A statement from the group said: “Ikea takes the test result from the Czech Republic authorities showing indications of traces of horse meat seriously.
“The concerned production batch of meatballs has been withdrawn from the Swedish Food Market in the IKEA stores.
“Ikea is committed to serving and selling high quality food that is safe, healthy and produced with care for the environment and the people who produce it.
“We do not tolerate any other ingredients than the ones stipulated in our recipes or specifications, secured through set standards, certifications and product analysis by accredited laboratories.”
As the scandal continues to escalate, implicating countries across Europe, EU agriculture ministers are to meet in Brussels this evening to discuss the crisis and Environment Secretary Owen Paterson pledged last week to demand action at the summit.
Paterson commented: “Food businesses from throughout the industry, including retailers, manufacturers, caterers and other wholesalers, are putting enormous effort into getting this testing completed as quickly as possible.
“It‘s an important first step from them in rebuilding the certainty and trust that consumers deserve.
“There is more work to be done to find out exactly how this happened and how to make the system much stronger.
“I will continue to insist on concrete, coordinated action right across Europe when I meet European agriculture ministers on Monday.”
However, Ikea has issued a sales stop of the batch in Slovakia, Hungary, France, Portugal, Italy, Netherlands, Belgium, Spain, Greece and Cyprus, highlighting the far-reaching implications for international companies.

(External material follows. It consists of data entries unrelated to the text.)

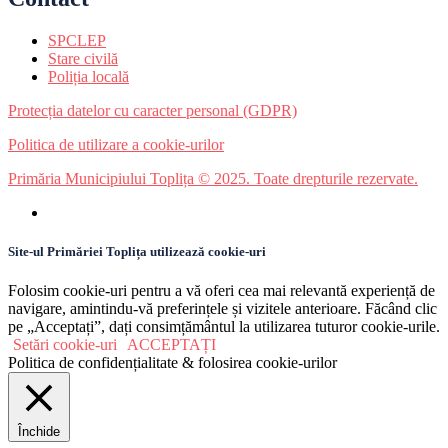
SPCLEP
Stare civilă
Poliția locală
Protecția datelor cu caracter personal (GDPR)
Politica de utilizare a cookie-urilor
Primăria Municipiului Toplița © 2025. Toate drepturile rezervate.
Site-ul Primăriei Toplița utilizează cookie-uri
Folosim cookie-uri pentru a vă oferi cea mai relevantă experiență de
navigare, amintindu-vă preferințele și vizitele anterioare. Făcând clic
pe „Acceptați”, dați consimțământul la utilizarea tuturor cookie-urile.
Setări cookie-uri
ACCEPTAȚI
Politica de confidențialitate & folosirea cookie-urilor
Închide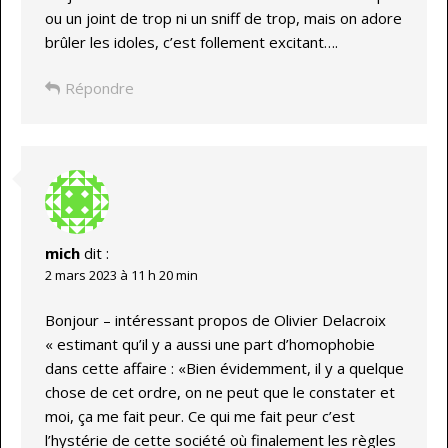
ou un joint de trop ni un sniff de trop, mais on adore
brûler les idoles, c’est follement excitant….
Répondre
mich
dit :
2 mars 2023 à 11 h 20 min
Bonjour – intéressant propos de Olivier Delacroix
« estimant qu’il y a aussi une part d’homophobie
dans cette affaire : «Bien évidemment, il y a quelque
chose de cet ordre, on ne peut que le constater et
moi, ça me fait peur. Ce qui me fait peur c’est
l’hystérie de cette société où finalement les règles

Ikea has vowed to undertake further investigations and added in its statement: “To validate the test results, we are now initiating further tests on the same production batch in which the Czech Republic authorities found indications of horsemeat.
“We are expecting test results in the coming days and will then be able to give more information.
“We work closely with all suppliers of raw material, processed food and services to ensure the IKEA Way (IWAY) on purchasing is followed.
“IWAY is our supplier code of conduct and sets minimum standards for all suppliers.”